GOAL OF THE EXERCISE: Reproduce exactly, from the data that follows, the line with "for types exporting](#best-practice-for-types-exporting)", the line with "## Abstract", and every line that lies between them.
BEGIN TASK INPUT
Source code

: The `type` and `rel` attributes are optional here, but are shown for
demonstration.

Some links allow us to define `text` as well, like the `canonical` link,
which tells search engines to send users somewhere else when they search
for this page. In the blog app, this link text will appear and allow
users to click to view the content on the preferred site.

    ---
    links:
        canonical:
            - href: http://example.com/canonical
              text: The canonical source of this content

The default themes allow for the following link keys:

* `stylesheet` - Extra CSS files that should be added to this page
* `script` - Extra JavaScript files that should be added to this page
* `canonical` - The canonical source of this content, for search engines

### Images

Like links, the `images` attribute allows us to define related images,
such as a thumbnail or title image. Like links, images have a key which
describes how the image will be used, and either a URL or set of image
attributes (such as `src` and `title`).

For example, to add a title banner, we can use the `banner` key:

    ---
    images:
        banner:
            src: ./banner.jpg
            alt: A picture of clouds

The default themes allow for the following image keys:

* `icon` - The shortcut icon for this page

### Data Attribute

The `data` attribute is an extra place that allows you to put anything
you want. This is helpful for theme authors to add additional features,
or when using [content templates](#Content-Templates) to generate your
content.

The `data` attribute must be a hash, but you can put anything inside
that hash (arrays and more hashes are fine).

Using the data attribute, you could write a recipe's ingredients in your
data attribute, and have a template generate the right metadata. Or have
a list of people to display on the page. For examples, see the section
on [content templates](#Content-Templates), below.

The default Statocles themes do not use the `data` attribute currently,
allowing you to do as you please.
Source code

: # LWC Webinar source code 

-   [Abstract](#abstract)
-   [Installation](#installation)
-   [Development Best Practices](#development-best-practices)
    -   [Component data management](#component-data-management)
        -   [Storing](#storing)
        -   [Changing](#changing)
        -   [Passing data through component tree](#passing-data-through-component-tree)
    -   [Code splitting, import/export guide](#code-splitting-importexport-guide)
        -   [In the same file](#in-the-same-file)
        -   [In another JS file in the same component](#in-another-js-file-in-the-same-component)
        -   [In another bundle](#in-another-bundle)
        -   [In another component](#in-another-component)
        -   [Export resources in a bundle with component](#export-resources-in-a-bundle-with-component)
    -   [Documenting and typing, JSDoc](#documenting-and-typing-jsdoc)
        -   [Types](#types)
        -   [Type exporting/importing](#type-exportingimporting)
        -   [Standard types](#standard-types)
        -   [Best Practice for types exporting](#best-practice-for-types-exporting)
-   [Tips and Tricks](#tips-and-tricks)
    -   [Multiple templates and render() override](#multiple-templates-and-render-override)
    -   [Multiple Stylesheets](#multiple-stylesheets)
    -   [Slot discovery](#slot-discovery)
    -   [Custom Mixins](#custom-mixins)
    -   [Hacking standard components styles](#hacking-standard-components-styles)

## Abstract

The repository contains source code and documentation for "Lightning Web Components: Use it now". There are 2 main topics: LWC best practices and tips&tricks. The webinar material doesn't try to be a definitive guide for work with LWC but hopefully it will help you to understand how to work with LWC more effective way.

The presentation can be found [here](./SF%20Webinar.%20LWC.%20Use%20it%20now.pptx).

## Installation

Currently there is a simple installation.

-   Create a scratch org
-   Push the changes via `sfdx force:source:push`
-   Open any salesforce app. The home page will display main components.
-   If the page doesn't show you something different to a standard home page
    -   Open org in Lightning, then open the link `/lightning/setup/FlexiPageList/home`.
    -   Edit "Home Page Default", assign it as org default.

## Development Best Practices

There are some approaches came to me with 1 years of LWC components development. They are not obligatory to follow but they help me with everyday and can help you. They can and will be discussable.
END TASK INPUT
ANSWER SPACE:
        -   [Best Practice for types exporting](#best-practice-for-types-exporting)
-   [Tips and Tricks](#tips-and-tricks)
    -   [Multiple templates and render() override](#multiple-templates-and-render-override)
    -   [Multiple Stylesheets](#multiple-stylesheets)
    -   [Slot discovery](#slot-discovery)
    -   [Custom Mixins](#custom-mixins)
    -   [Hacking standard components styles](#hacking-standard-components-styles)

## Abstract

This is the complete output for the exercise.